Durante le Sessioni Speciali con i top coach che hanno portato i borsisti di I Tennis Foundation a Torino nel mese di novembre, la Fondazione ha organizzato – insieme all’Official Partner Synergie Italia – una Tavola Rotonda dal titolo “Tennis vs. Azienda 40-40: un match alla pari!”, ospitata nella splendida cornice dell’Hilton Hotel. Un appuntamento che ha unito formazione, sport e mondo del lavoro davanti a oltre 100 partecipanti, confermando l’importanza crescente del dialogo tra tennis d’eccellenza e realtà aziendali.
A condurre la serata è stata l’ex top 300 WTA Stefania Chieppa, che ha introdotto il progetto benefico Little Tennis Champions 2025-26 e presentato i relatori dell’evento:
- Gipo Arbino, coach storico di Lorenzo Sonego
- Ivan Ljubicic, ex n. 3 ATP e allenatore di Roger Federer per gli ultimi sette anni della sua carriera
- Emilio Sanchez, ex n.1 ATP in doppio, n. 7 ATP in singolo e fondatore di quattro tennis academy internazionali
- Claudia Porchietto, Sottosegretario alla Presidenza della Regione Piemonte
- Alessandro Belluzzo, Professore alla European School of Economics
- Simone Bongiovanni, co-founder di I Tennis Foundation e team manager del progetto Little Tennis Champions 21-26.
Accanto a loro, il Vice Presidente Nazionale Aidp, Dr.
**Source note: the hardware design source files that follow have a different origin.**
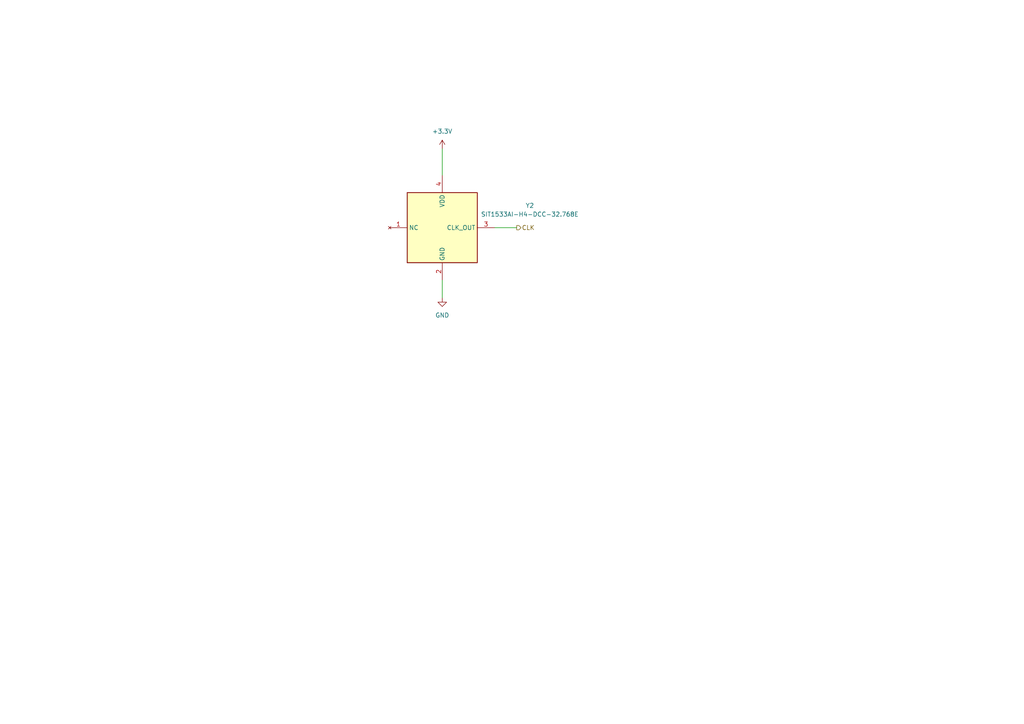
<source format=kicad_sch>
(kicad_sch
	(version 20250114)
	(generator "eeschema")
	(generator_version "9.0")
	(uuid "79f65a67-e302-4b01-ba26-4cfae085b995")
	(paper "A4")
	
	(wire
		(pts
			(xy 128.27 81.28) (xy 128.27 86.36)
		)
		(stroke
			(width 0)
			(type default)
		)
		(uuid "359a8ecc-14b0-45b9-af1e-b5575586064f")
	)
	(wire
		(pts
			(xy 128.27 43.18) (xy 128.27 50.8)
		)
		(stroke
			(width 0)
			(type default)
		)
		(uuid "3f1280a0-4f98-4f1a-a717-95497f6dbf83")
	)
	(wire
		(pts
			(xy 143.51 66.04) (xy 149.86 66.04)
		)
		(stroke
			(width 0)
			(type default)
		)
		(uuid "b0b9f67e-0621-4907-b22d-fe023eec7305")
	)
	(hierarchical_label "CLK"
		(shape output)
		(at 149.86 66.04 0)
		(effects
			(font
				(size 1.27 1.27)
			)
			(justify left)
		)
		(uuid "53fddcb4-b816-4b7b-ab5b-76f2f3bd12bd")
	)
	(symbol
		(lib_id "picowalker:SIT1533AI-H4-DCC-32.768E")
		(at 113.03 66.04 0)
		(unit 1)
		(exclude_from_sim no)
		(in_bom yes)
		(on_board yes)
		(dnp no)
		(fields_autoplaced yes)
		(uuid "102c769f-e4a2-4a71-8cb5-8be2f23c3d3f")
		(property "Reference" "Y2"
			(at 153.67 59.6198 0)
			(effects
				(font
					(size 1.27 1.27)
				)
			)
		)
		(property "Value" "SIT1533AI-H4-DCC-32.768E"
			(at 153.67 62.1598 0)
			(effects
				(font
					(size 1.27 1.27)
				)
			)
		)
		(property "Footprint" ""
			(at 139.7 153.34 0)
			(effects
				(font
					(size 1.27 1.27)
				)
				(justify left top)
				(hide yes)
			)
		)
		(property "Datasheet" "https://www.sitime.com/datasheet/SiT1533"
			(at 139.7 253.34 0)
			(effects
				(font
					(size 1.27 1.27)
				)
				(justify left top)
				(hide yes)
			)
		)
		(property "Description" "Standard Clock Oscillators 32.768KHz R2R LVCMOS -40 to 85C 100ppm"
			(at 113.03 66.04 0)
			(effects
				(font
					(size 1.27 1.27)
				)
				(hide yes)
			)
		)
		(property "Height" "0.6"
			(at 139.7 453.34 0)
			(effects
				(font
					(size 1.27 1.27)
				)
				(justify left top)
				(hide yes)
			)
		)
		(property "Mouser Part Number" "788-1533AIH4DCC32.76"
			(at 139.7 553.34 0)
			(effects
				(font
					(size 1.27 1.27)
				)
				(justify left top)
				(hide yes)
			)
		)
		(property "Mouser Price/Stock" "https://www.mouser.co.uk/ProductDetail/SiTime/SiT1533AI-H4-DCC-32.768E?qs=5SDzjInHUKoUZz9ePr9JwA%3D%3D"
			(at 139.7 653.34 0)
			(effects
				(font
					(size 1.27 1.27)
				)
				(justify left top)
				(hide yes)
			)
		)
		(property "Manufacturer_Name" "SiTime"
			(at 139.7 753.34 0)
			(effects
				(font
					(size 1.27 1.27)
				)
				(justify left top)
				(hide yes)
			)
		)
		(property "Manufacturer_Part_Number" "SIT1533AI-H4-DCC-32.768E"
			(at 139.7 853.34 0)
			(effects
				(font
					(size 1.27 1.27)
				)
				(justify left top)
				(hide yes)
			)
		)
		(pin "2"
			(uuid "1f87792c-11c9-41cc-aac5-0e52c270c3ce")
		)
		(pin "3"
			(uuid "779c18c9-4c58-455c-b090-b1c19fc42e69")
		)
		(pin "1"
			(uuid "fd34284f-7c3b-4520-a186-110a28c7902c")
		)
		(pin "4"
			(uuid "7d00fb26-abf8-4500-88e7-cbef7f879ced")
		)
		(instances
			(project ""
				(path "/aa8773bf-a88b-4bf9-9961-8e312cd9d0e3/feaa0ed6-677d-464b-a267-7ec72771ce12"
					(reference "Y2")
					(unit 1)
				)
			)
		)
	)
	(symbol
		(lib_id "power:+3.3V")
		(at 128.27 43.18 0)
		(unit 1)
		(exclude_from_sim no)
		(in_bom yes)
		(on_board yes)
		(dnp no)
		(fields_autoplaced yes)
		(uuid "68aa8197-e20a-45d4-80f1-2a4ea7889981")
		(property "Reference" "#PWR085"
			(at 128.27 46.99 0)
			(effects
				(font
					(size 1.27 1.27)
				)
				(hide yes)
			)
		)
		(property "Value" "+3.3V"
			(at 128.27 38.1 0)
			(effects
				(font
					(size 1.27 1.27)
				)
			)
		)
		(property "Footprint" ""
			(at 128.27 43.18 0)
			(effects
				(font
					(size 1.27 1.27)
				)
				(hide yes)
			)
		)
		(property "Datasheet" ""
			(at 128.27 43.18 0)
			(effects
				(font
					(size 1.27 1.27)
				)
				(hide yes)
			)
		)
		(property "Description" "Power symbol creates a global label with name \"+3.3V\""
			(at 128.27 43.18 0)
			(effects
				(font
					(size 1.27 1.27)
				)
				(hide yes)
			)
		)
		(pin "1"
			(uuid "8acde9eb-a9f2-4d20-a418-a38e7ca746d8")
		)
		(instances
			(project ""
				(path "/aa8773bf-a88b-4bf9-9961-8e312cd9d0e3/feaa0ed6-677d-464b-a267-7ec72771ce12"
					(reference "#PWR085")
					(unit 1)
				)
			)
		)
	)
	(symbol
		(lib_id "power:GND")
		(at 128.27 86.36 0)
		(unit 1)
		(exclude_from_sim no)
		(in_bom yes)
		(on_board yes)
		(dnp no)
		(fields_autoplaced yes)
		(uuid "732ac8b5-d827-4af9-9ba4-9ff167a8c822")
		(property "Reference" "#PWR086"
			(at 128.27 92.71 0)
			(effects
				(font
					(size 1.27 1.27)
				)
				(hide yes)
			)
		)
		(property "Value" "GND"
			(at 128.27 91.44 0)
			(effects
				(font
					(size 1.27 1.27)
				)
			)
		)
		(property "Footprint" ""
			(at 128.27 86.36 0)
			(effects
				(font
					(size 1.27 1.27)
				)
				(hide yes)
			)
		)
		(property "Datasheet" ""
			(at 128.27 86.36 0)
			(effects
				(font
					(size 1.27 1.27)
				)
				(hide yes)
			)
		)
		(property "Description" "Power symbol creates a global label with name \"GND\" , ground"
			(at 128.27 86.36 0)
			(effects
				(font
					(size 1.27 1.27)
				)
				(hide yes)
			)
		)
		(pin "1"
			(uuid "72b5cb7d-0036-482b-b007-39438aeab20b")
		)
		(instances
			(project ""
				(path "/aa8773bf-a88b-4bf9-9961-8e312cd9d0e3/feaa0ed6-677d-464b-a267-7ec72771ce12"
					(reference "#PWR086")
					(unit 1)
				)
			)
		)
	)
)

</source>
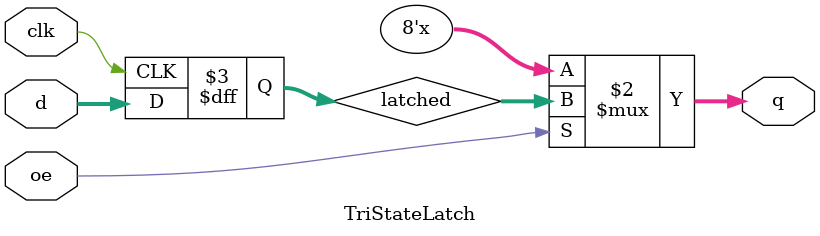
<source format=sv>
module TriStateLatch #(parameter BITS=8) (
    input clk, oe,
    input [BITS-1:0] d,
    output [BITS-1:0] q
);
reg [BITS-1:0] latched;
always @(posedge clk) latched <= d;
assign q = oe ? latched : {BITS{1'bz}};
endmodule
</source>
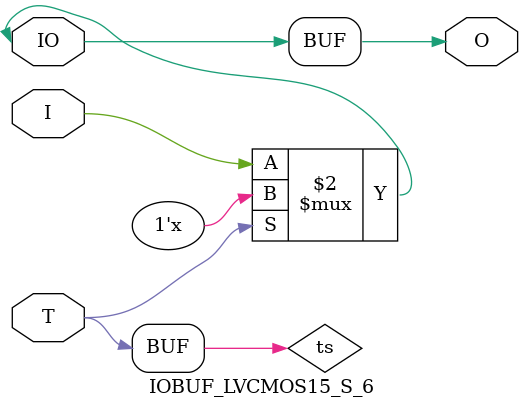
<source format=v>

/*

FUNCTION	: INPUT TRI-STATE OUTPUT BUFFER

*/

`celldefine
`timescale  100 ps / 10 ps

module IOBUF_LVCMOS15_S_6 (O, IO, I, T);

    output O;

    inout  IO;

    input  I, T;

    or O1 (ts, 1'b0, T);
    bufif0 T1 (IO, I, ts);

    buf B1 (O, IO);

endmodule

</source>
Marco Verga che ha fatto sentire la vicinanza ad I Tennis Foundation e alle sue attività benefiche.
Ad aprire la serata è stato il saluto di Daniela Stuppi, Direttore Marketing di Synergie Italia, che ha sottolineato il valore della partnership: «Quello tra Synergie e I Tennis Foundation è un connubio perfetto. Come dice il nostro payoff: Synergie, il lavoro è il nostro mestiere. Lo sport è la nostra passione».
Nel corso della discussione sono stati approfonditi tre temi chiave condivisi tanto dal mondo del tennis quanto da quello aziendale.
Il primo è stato la gestione del team, oggi centrale anche per i giovani atleti, come ricordato da Gipo Arbino: «Si è compreso da tempo l’importanza di avere un team completo che segue ogni aspetto del giocatore. Oggi già a partire dagli under, come i borsisti seguiti da I Tennis Foundation, devono essere seguiti da maestri, fisioterapisti, medici, preparatori e mental coach».
Il secondo tema ha riguardato la leadership dei numeri 1, raccontata da Ivan Ljubicic attraverso la sua esperienza come coach per 7 anni di Roger Federer: «Allenare un grande giocatore vuol dire non solo insegnare, ma anche imparare. Io stesso penso di aver appreso più da lui di quanto lui abbia appreso da me. Si cresce insieme grazie a questo scambio».
La serata ha poi dato spazio ai protagonisti del programma Little Tennis Champions 2025-2026. I dodici borsisti sono stati presentati uno a uno, condividendo con il pubblico il loro percorso. Sono intervenuti Anesa Ismajili, che ha evidenziato quanto in Kosovo, un’opportunità del genere sia rara per la mancanza di strutture, e Paolo Toscano, che ha sottolineato il valore del gruppo, degli allenamenti con top coach e della partecipazione ai tornei Tennis Europe.
L’ultimo intervento ha affrontato il tema della gestione dell’errore, centrale tanto nello sport quanto nel mondo aziendale. Simone Bongiovanni lo ha presentato attraverso il modello dei “4 passi di Loher”, un approccio che aiuta l’atleta – e anche il lavoratore – a recuperare equilibrio fisico e mentale nei momenti decisivi.
Grazie alla collaborazione con Synergie, è stato possibile realizzare un evento che ha valorizzato il legame tra sport e impresa, mostrando ancora una volta quanto il tennis possa diventare un efficace strumento di team building e formazione condivisa. Ciò ha confermato l’efficacia di un connubio sempre più solido: quello tra i temi strategici delle aziende e l’impatto straordinario che il tennis italiano sta vivendo, con l’obiettivo comune di crescere insieme.